Note : Rockafellar and Wets give the following example which to me seems paradoxical: Consider the constant sequence $C_v=\mathbb{Q}^p$ for $v\in\mathbb{N}$ in the normed space $\left(\mathbb{R}^p,\left\| \cdot \right\| \right)$ (with the Euclidean norm). Then $\liminf_v C_v = \limsup_v C_v = \mathbb{R}^p$ (NOT $\mathbb{Q}^p$; and they underline this fact). However if we consider the element $y=\left( \pi,\pi,\ldots,\pi\right)\in \mathbb{R}^p\setminus \mathbb{Q}^p$ then for every $n\in\mathbb{N}$, $y\notin C_n$. Therefore, I would say that $y\notin \limsup_v C_v$ and $y\notin \liminf_v C_v$.

Answer 1

The definition of liminf used by Rockafellar and Wets is different from the definition you quote at the beginning of your post (which does not require any structure on the reference space, topological or anything else) hence the results are different.
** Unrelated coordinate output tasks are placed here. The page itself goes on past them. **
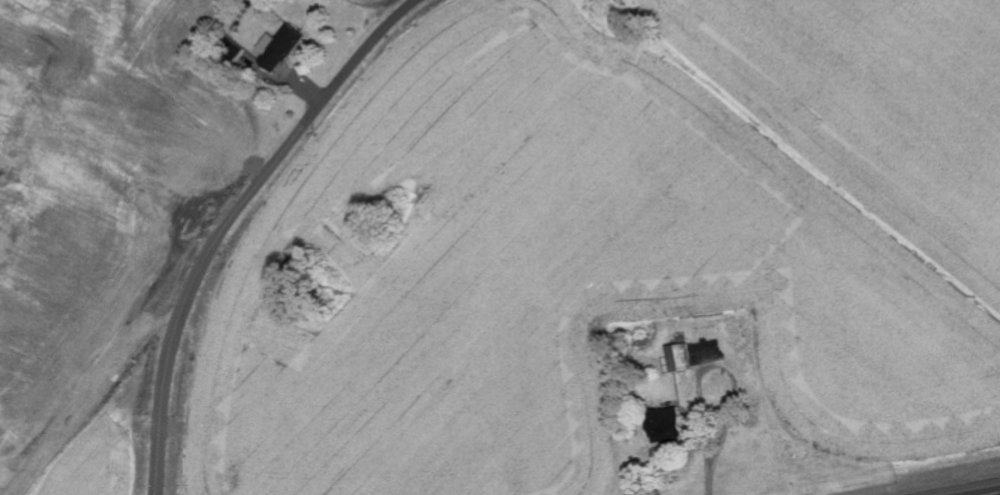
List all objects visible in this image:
building: (279, 49)
road: (230, 219)
building: (677, 359)
building: (664, 427)
road: (933, 482)

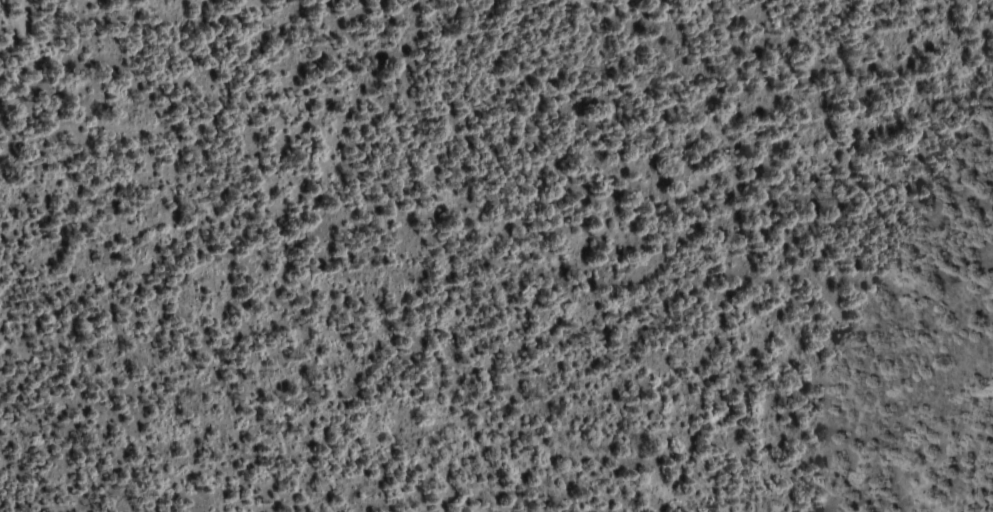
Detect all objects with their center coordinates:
road: (33, 56)
road: (259, 83)

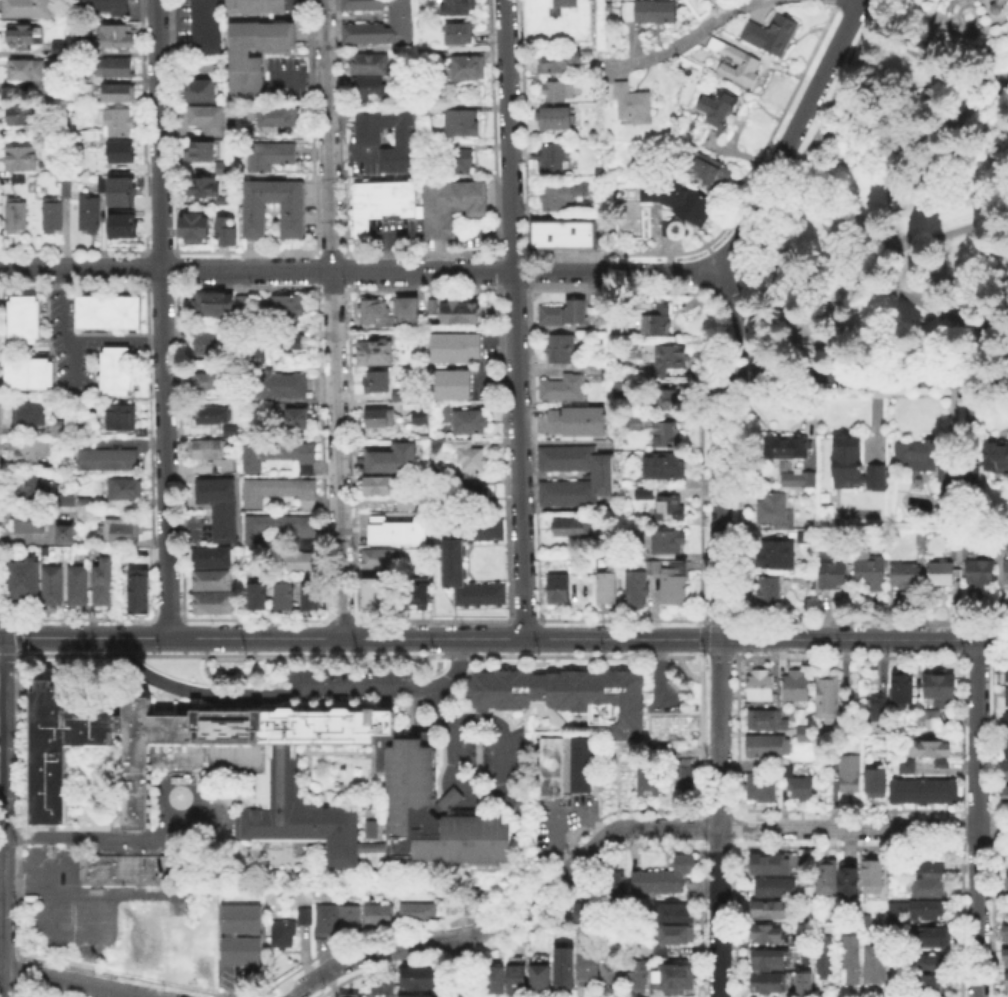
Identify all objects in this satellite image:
building: (102, 5)
building: (254, 5)
building: (455, 6)
building: (1000, 7)
building: (27, 9)
building: (655, 13)
building: (377, 23)
building: (561, 24)
building: (205, 26)
building: (457, 32)
building: (120, 33)
building: (771, 35)
building: (27, 37)
road: (678, 42)
building: (60, 49)
road: (923, 56)
building: (368, 62)
building: (557, 65)
building: (466, 66)
building: (27, 68)
building: (120, 68)
building: (750, 68)
building: (246, 76)
building: (367, 84)
building: (45, 86)
building: (198, 88)
building: (557, 92)
building: (119, 95)
building: (634, 105)
building: (721, 113)
building: (277, 114)
building: (22, 116)
building: (206, 117)
building: (557, 119)
building: (120, 122)
building: (459, 122)
building: (366, 134)
road: (972, 134)
road: (790, 135)
building: (91, 136)
building: (202, 149)
road: (913, 149)
road: (349, 150)
building: (124, 154)
building: (268, 155)
building: (554, 157)
building: (458, 159)
building: (21, 160)
building: (220, 166)
building: (711, 173)
building: (201, 184)
building: (67, 190)
building: (120, 190)
building: (564, 194)
building: (222, 199)
building: (381, 201)
building: (680, 203)
building: (450, 204)
park: (892, 208)
building: (90, 215)
building: (18, 217)
building: (54, 218)
building: (291, 219)
building: (120, 224)
building: (193, 226)
road: (489, 229)
building: (668, 229)
building: (224, 230)
road: (383, 233)
building: (565, 237)
road: (865, 262)
road: (358, 267)
road: (927, 301)
road: (61, 303)
building: (215, 303)
building: (431, 305)
building: (285, 307)
building: (387, 310)
building: (107, 311)
building: (457, 311)
building: (564, 316)
building: (22, 317)
road: (739, 317)
road: (162, 318)
road: (333, 318)
road: (513, 319)
building: (659, 322)
road: (996, 332)
road: (117, 338)
building: (285, 340)
building: (205, 342)
building: (453, 345)
building: (563, 350)
building: (373, 352)
building: (254, 353)
road: (73, 358)
building: (673, 358)
building: (116, 369)
building: (28, 372)
road: (873, 375)
building: (205, 379)
building: (375, 380)
building: (449, 383)
building: (277, 384)
building: (564, 389)
building: (626, 392)
building: (397, 394)
building: (670, 401)
building: (28, 412)
building: (442, 412)
building: (210, 413)
building: (120, 415)
building: (419, 415)
building: (294, 416)
building: (377, 416)
building: (467, 420)
building: (578, 423)
building: (637, 425)
building: (227, 429)
building: (668, 436)
building: (205, 447)
building: (789, 449)
building: (26, 450)
building: (277, 453)
building: (466, 454)
building: (107, 458)
building: (391, 458)
building: (998, 458)
building: (928, 463)
building: (855, 464)
building: (667, 469)
building: (973, 474)
building: (603, 477)
building: (796, 481)
building: (34, 483)
building: (376, 483)
building: (123, 487)
building: (475, 489)
building: (278, 490)
building: (648, 492)
building: (65, 498)
building: (402, 499)
building: (218, 504)
building: (671, 509)
building: (776, 512)
building: (28, 521)
building: (279, 527)
building: (123, 529)
building: (395, 530)
building: (573, 530)
building: (63, 532)
building: (806, 539)
building: (670, 542)
building: (1002, 543)
building: (959, 554)
building: (209, 556)
building: (376, 556)
building: (777, 557)
building: (297, 559)
building: (450, 560)
building: (870, 567)
building: (653, 569)
building: (1005, 570)
building: (982, 574)
building: (835, 575)
building: (944, 575)
building: (907, 576)
building: (21, 577)
building: (210, 578)
building: (102, 580)
building: (51, 584)
building: (76, 584)
building: (376, 586)
building: (675, 586)
building: (561, 589)
building: (608, 589)
building: (637, 589)
building: (138, 590)
building: (415, 590)
building: (770, 591)
building: (281, 594)
building: (308, 594)
building: (255, 595)
building: (211, 601)
road: (262, 638)
road: (766, 640)
building: (1007, 672)
road: (659, 673)
road: (719, 680)
building: (762, 687)
building: (902, 687)
building: (941, 687)
building: (798, 688)
road: (295, 691)
building: (565, 694)
building: (829, 695)
building: (1007, 695)
road: (439, 705)
building: (878, 709)
building: (766, 722)
building: (930, 722)
building: (1007, 723)
building: (806, 734)
building: (767, 747)
building: (928, 747)
building: (1004, 747)
building: (939, 762)
building: (905, 764)
building: (583, 766)
building: (554, 769)
building: (264, 773)
building: (1006, 773)
building: (851, 775)
building: (651, 778)
building: (685, 778)
road: (192, 781)
building: (874, 781)
road: (501, 785)
building: (802, 789)
building: (921, 789)
building: (760, 790)
building: (1006, 798)
road: (977, 818)
road: (2, 826)
building: (370, 827)
road: (863, 829)
road: (1, 833)
road: (95, 836)
road: (556, 838)
building: (932, 865)
building: (771, 866)
building: (124, 868)
building: (874, 871)
building: (1005, 874)
building: (828, 878)
building: (665, 879)
building: (848, 883)
building: (615, 887)
building: (777, 889)
building: (932, 890)
road: (89, 895)
building: (590, 911)
building: (928, 911)
building: (773, 912)
building: (895, 913)
building: (302, 914)
building: (419, 915)
building: (675, 915)
road: (507, 917)
building: (380, 918)
building: (352, 921)
building: (326, 923)
building: (181, 935)
building: (256, 936)
building: (676, 936)
building: (768, 936)
building: (1007, 936)
building: (285, 937)
building: (930, 938)
building: (661, 954)
building: (826, 960)
building: (1007, 960)
building: (769, 961)
building: (852, 961)
building: (934, 962)
building: (877, 965)
building: (207, 966)
road: (460, 966)
building: (590, 969)
building: (566, 970)
building: (541, 977)
building: (639, 977)
building: (673, 977)
building: (613, 978)
building: (494, 979)
building: (421, 980)
building: (517, 980)
building: (1005, 981)
road: (75, 982)
building: (770, 983)
building: (934, 983)
building: (806, 985)
building: (385, 988)
building: (348, 994)
building: (417, 995)

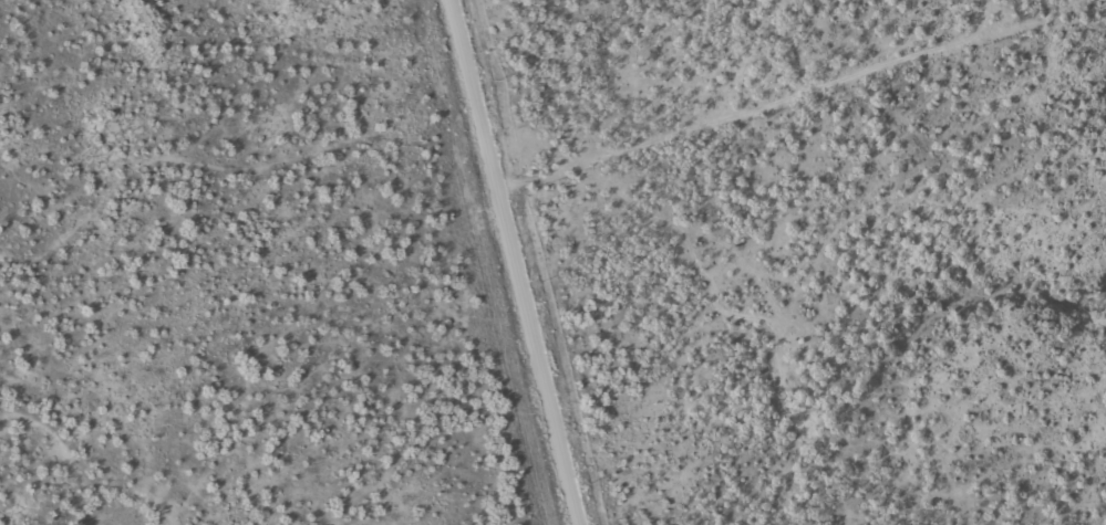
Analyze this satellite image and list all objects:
road: (458, 99)
road: (497, 251)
The notion of liminf defined at the beginning of your post, which I will call set theoretical and denote $\mathrm{set}\!\!-\!\!\liminf$, does not require any structure on the reference space, and in particular no topology is involved. R&W's notion of liminf, which I will call topological and denote $\mathrm{top}\!\!-\!\!\liminf$, does require a topology since, according to a comment of yours, it involves convergent sequences (in your comment, $x_v\to x$) and to define convergence one needs a topology. Hence Propositions 1 and 3A on the one hand, and Propositions 2 and 3B on the other hand, are based on two different definitions of liminf. For every $(C_n)$, $$ \mathrm{set}\!\!-\!\!\liminf C_n\subseteq\mathrm{top}\!\!-\!\!\liminf C_n, $$ and these can be quite different. For example, consider the real line $\mathbb R$ equipped with the usual topology, and $C_{2n}=D$ and $C_{2n+1}=\mathbb R\setminus D$ for every $n$, where $D$ is dense and co-dense, for example $D=\mathbb Q$. Then $\mathrm{set}\!\!-\!\!\liminf C_n$ is the empty set and $\mathrm{top}\!\!-\!\!\liminf C_n$ is $\mathbb R$.